Similar questions were asked here:
However, I am asking for a vendor-agnostic way through the JDBC API itself. I'm asking: How is one supposed to solve this problem with vendor-agnostic pure JDBC? This use case seems like a core use case of JDBC, and I'm really surprised that I can't find a solution in JDBC.
I've spent hours reading and re-reading the JDBC API javadocs, and several more hours scouring the internet, and I'm greatly surprised that there doesn't seem be a proper way of doing this via the JDBC API. It should be right there via DatabaseMetaData or ResultSetMetaData, but it's apparently not.
Here are the insufficient workarounds and alternatives that I've found.
- Fetch some rows until you get a row with an actual value for that column, get the column value, cast to java.sql.Array, and call getBaseType.

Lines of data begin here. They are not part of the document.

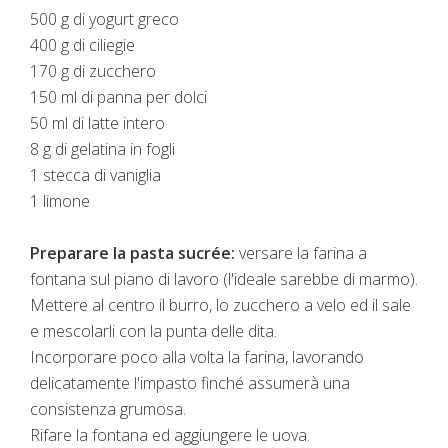
500 g di yogurt greco
400 g di ciliegie
170 g di zucchero
150 ml di panna per dolci
50 ml di latte intero
8 g di gelatina in fogli
1 stecca di vaniglia
1 limone
Preparare la pasta sucrée:
versare la farina a
fontana sul piano di lavoro (l'ideale sarebbe di marmo).
Mettere al centro il burro, lo zucchero a velo ed il sale
e mescolarli con la punta delle dita.
Incorporare poco alla volta la farina, lavorando
delicatamente l'impasto finché assumerà una
consistenza grumosa.
Rifare la fontana ed aggiungere le uova.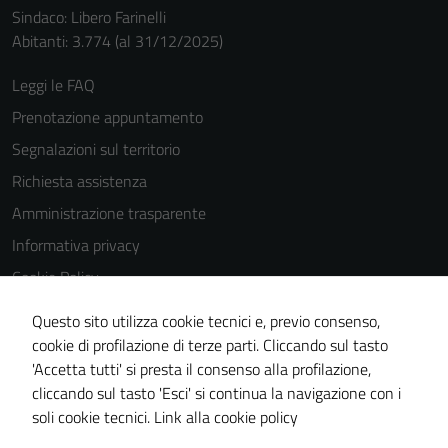
Sindaco: Libero Farinelli
Abitanti: 3.774 (al 31/12/2025)
Leggi le FAQ
Prenotazione appuntamento
Segnalazioni sul territorio
Richiesta assistenza
Amministrazione trasparente
Informativa privacy
Cookie Policy
Note legali
Questo sito utilizza cookie tecnici e, previo consenso,
Dichiarazione di accessibilità
cookie di profilazione di terze parti. Cliccando sul tasto
'Accetta tutti' si presta il consenso alla profilazione,
Piano di miglioramento del sito
cliccando sul tasto 'Esci' si continua la navigazione con i
Statistiche sito web
soli cookie tecnici.
Link alla cookie policy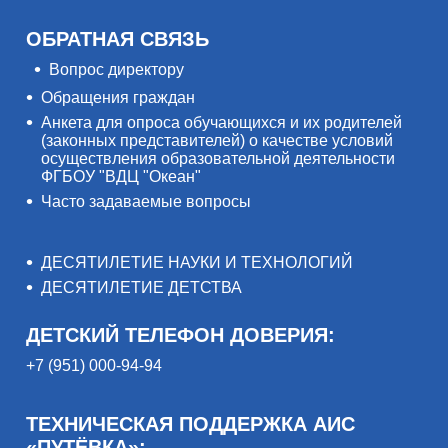
ОБРАТНАЯ СВЯЗЬ
Вопрос директору
Обращения граждан
Анкета для опроса обучающихся и их родителей
(законных представителей) о качестве условий
осуществления образовательной деятельности
ФГБОУ "ВДЦ "Океан"
Часто задаваемые вопросы
ДЕСЯТИЛЕТИЕ НАУКИ И ТЕХНОЛОГИЙ
ДЕСЯТИЛЕТИЕ ДЕТСТВА
ДЕТСКИЙ ТЕЛЕФОН ДОВЕРИЯ:
+7 (951) 000-94-94
ТЕХНИЧЕСКАЯ ПОДДЕРЖКА АИС
«ПУТЁВКА»: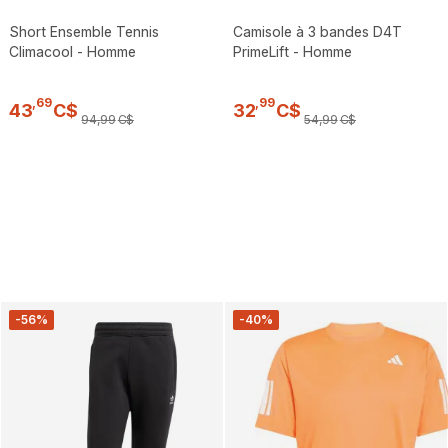
Short Ensemble Tennis
Camisole à 3 bandes D4T
Climacool - Homme
PrimeLift - Homme
,
69
,
99
43
C$
32
C$
94
,
99
C$
54
,
99
C$
-56%
-40%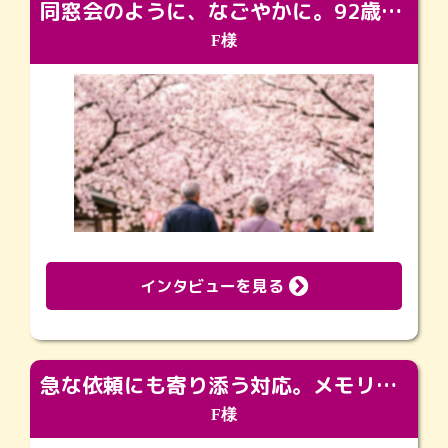
同窓会のように、なごやかに。92歳の旅立ちを彩った、再会と感謝の場
F様
インタビューを見る
急な依頼にも寄り添う対応。メモリアルコーナーで振り返る大切な日々
F様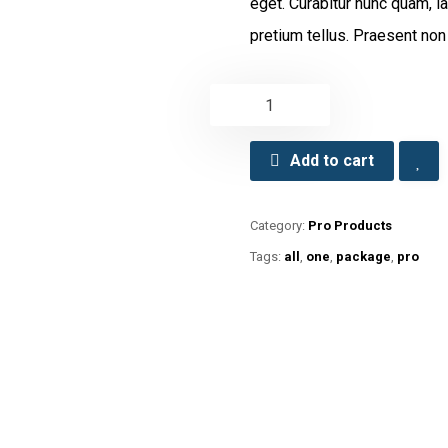
eget. Curabitur nunc quam, la
pretium tellus. Praesent non
Add to cart
Category:
Pro Products
Tags:
all
,
one
,
package
,
pro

- For postgres, assume that SQL ARRAY type names are encoded as ("_" + baseTypeName).
- For Oracle, use Oracle specific extensions that allow getting the answer.
- Some databases have a special "element_types" view which contains one row for each SQL ARRAY type that is used by current tables et al, and the row contains the base type and base type name.

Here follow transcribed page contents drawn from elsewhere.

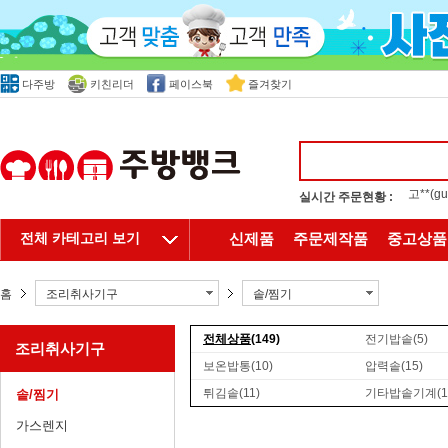
다주방
키친리더
페이스북
즐겨찾기
실시간 주문현황 :
홍**(
전체 카테고리 보기
신제품
주문제작품
중고상품
홈
조리취사기구
솥/찜기
전체상품
(149)
전기밥솥
(5)
조리취사기구
보온밥통
(10)
압력솥
(15)
튀김솥
(11)
기타밥솥기계
(1
솥/찜기
가스렌지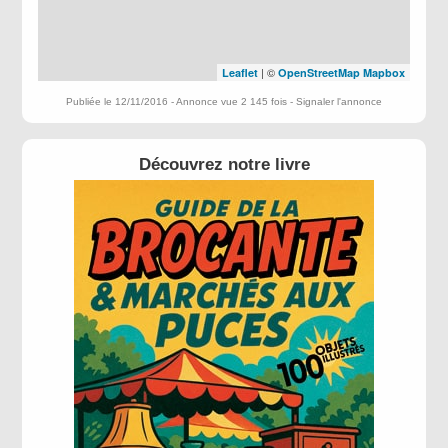
| ©
Leaflet
OpenStreetMap
Mapbox
Publiée le 12/11/2016 - Annonce vue 2 145 fois -
Signaler l'annonce
Découvrez notre livre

My context is that I would like to use vendor-supplied JDBC connectors in spark in cloud in my company product, and metadata discovery becomes an important thing. I'm also investigating the feasibility of writing JDBC connectors myself for other data sources that don't have a JDBC driver nor spark connector yet. Metadata discovery is important so that one can define the Spark InternalRow and Spark-JDBC data getters correctly. Currently, Spark-JDBC has very limited support for SQL ARRAY and SQL STRUCT, but I managed to provide the missing bits with a day or two of coding, but during that process I hit this problem which is blocking me. If I have control over the JDBC Driver implementation, then I could use a kludge (i.e. encode the type information in the type name, and in the Spark JdbcDialect, take the type name and decode it to create the Catalyst type). However, I want to do it in the proper JDBC way, and I ideally I want to do it in a way that some other vendor-supplied JDBC drivers will support.

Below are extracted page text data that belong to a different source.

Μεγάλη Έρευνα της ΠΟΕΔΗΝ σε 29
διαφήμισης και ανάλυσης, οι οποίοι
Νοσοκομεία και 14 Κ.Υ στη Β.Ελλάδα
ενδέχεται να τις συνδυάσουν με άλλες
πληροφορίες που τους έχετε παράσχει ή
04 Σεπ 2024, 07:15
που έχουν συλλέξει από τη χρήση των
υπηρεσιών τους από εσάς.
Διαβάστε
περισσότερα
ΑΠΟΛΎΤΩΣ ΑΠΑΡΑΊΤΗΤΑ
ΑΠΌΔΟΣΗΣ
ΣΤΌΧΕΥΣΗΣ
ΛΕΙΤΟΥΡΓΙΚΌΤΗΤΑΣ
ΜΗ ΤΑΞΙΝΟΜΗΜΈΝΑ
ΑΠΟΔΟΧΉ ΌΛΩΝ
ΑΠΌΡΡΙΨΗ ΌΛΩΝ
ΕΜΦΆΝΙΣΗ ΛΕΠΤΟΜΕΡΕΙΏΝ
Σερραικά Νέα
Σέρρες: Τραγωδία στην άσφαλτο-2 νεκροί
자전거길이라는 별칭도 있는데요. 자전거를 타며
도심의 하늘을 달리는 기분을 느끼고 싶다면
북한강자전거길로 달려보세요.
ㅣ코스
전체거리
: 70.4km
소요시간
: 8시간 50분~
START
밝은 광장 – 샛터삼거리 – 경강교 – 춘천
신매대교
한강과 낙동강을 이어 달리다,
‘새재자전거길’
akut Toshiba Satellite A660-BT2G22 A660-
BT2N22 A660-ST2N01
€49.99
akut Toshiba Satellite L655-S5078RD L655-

PS: It took me a surprising amount of time to locate DatabaseMetaData.getAttributes(). If I'm reading this right, this can give me the names and types of the fields/attributes of a SQL STRUCT. Again, I'm very surprised that I can get the names and types of the fields/attributes of a SQL STRUCT in vendor-agnostic pure JDBC but not get the base-type of a SQL ARRAY in vendor-agnostic pure JDBC.